As far as the New Testament, the 39th Festal Letter of Athanasius (AD 367) is the first complete list of the books broadly accepted in the New Testament by Christians (there are a few smaller groups who have slightly different lists). But there was wide agreement on most books well before this. The Four Gospels were settled and virtually unquestioned very early on (see C. E. Hill Who Chose the Gospels?), and the main corpus of Paul, quite possibly selected by Paul himself, was also widely accepted early on. There were some stragglers like Hebrews, Revelation, and 2 Peter that didn't receive wide acceptance until later and a few that were on the edges of acceptance like 1 Clement and the Shepherd of Hermas, but the list had settled down by the time of Athanasius's letter.

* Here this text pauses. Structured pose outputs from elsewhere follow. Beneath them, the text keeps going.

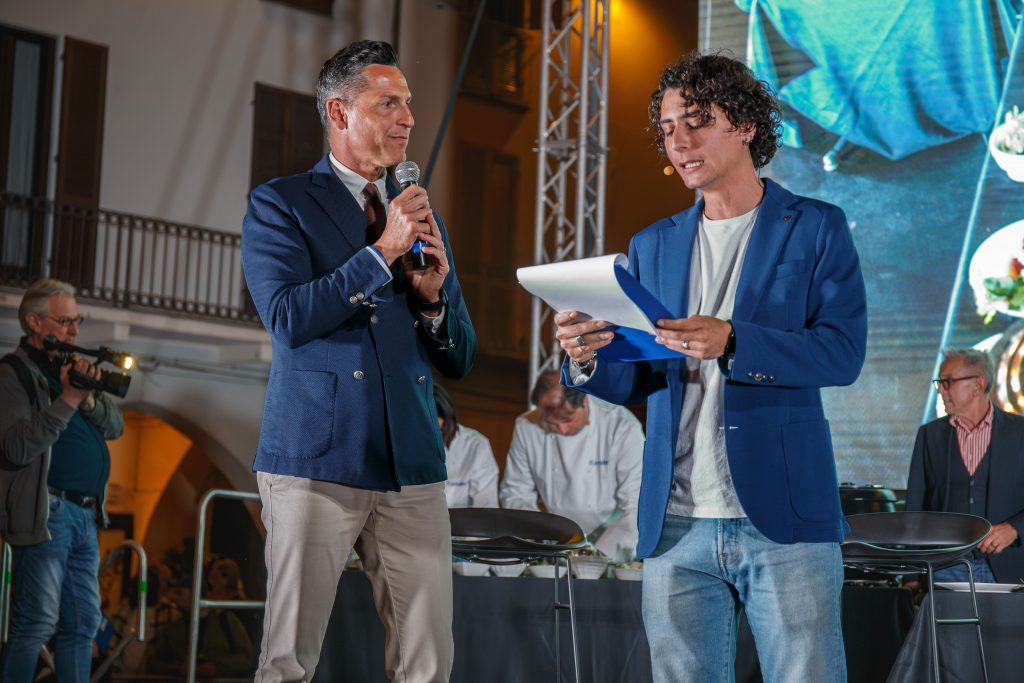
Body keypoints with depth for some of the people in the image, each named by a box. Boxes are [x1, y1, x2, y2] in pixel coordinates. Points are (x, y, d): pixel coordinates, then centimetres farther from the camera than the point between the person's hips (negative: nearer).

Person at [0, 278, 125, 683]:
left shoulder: (69, 367, 18)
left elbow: (115, 427, 12)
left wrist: (90, 399, -8)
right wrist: (67, 401, -20)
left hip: (86, 513, 8)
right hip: (46, 512, -8)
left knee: (83, 625, 9)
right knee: (37, 623, -10)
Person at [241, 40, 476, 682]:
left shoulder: (426, 219, 19)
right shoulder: (280, 205, 4)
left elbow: (459, 360, 18)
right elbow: (287, 317, -11)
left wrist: (435, 292, -2)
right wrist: (382, 253, -11)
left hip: (412, 467, 5)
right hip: (317, 461, -4)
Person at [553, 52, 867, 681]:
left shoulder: (817, 228, 3)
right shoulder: (654, 246, 16)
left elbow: (843, 352, -9)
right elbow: (635, 382, 14)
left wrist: (731, 343, -24)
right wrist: (588, 357, -10)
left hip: (783, 519, -4)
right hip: (677, 527, 4)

The generally received Old Testament canon has a little bit of extra flux concerning the Apocrypha, going back to the ancient Jews in Alexandria using it, having those books being appended to the Septuagint (ancient Greek translation of the OT), Jerome giving them the name Apocrypha, and the Council of Trent during the Reformation period declaring the books to be deuterocanonical (second canon) and the opposing Reformers saying the Apocrypha are useful to be read but not infallible or inspired. But otherwise, the OT is already set by the time of Jesus.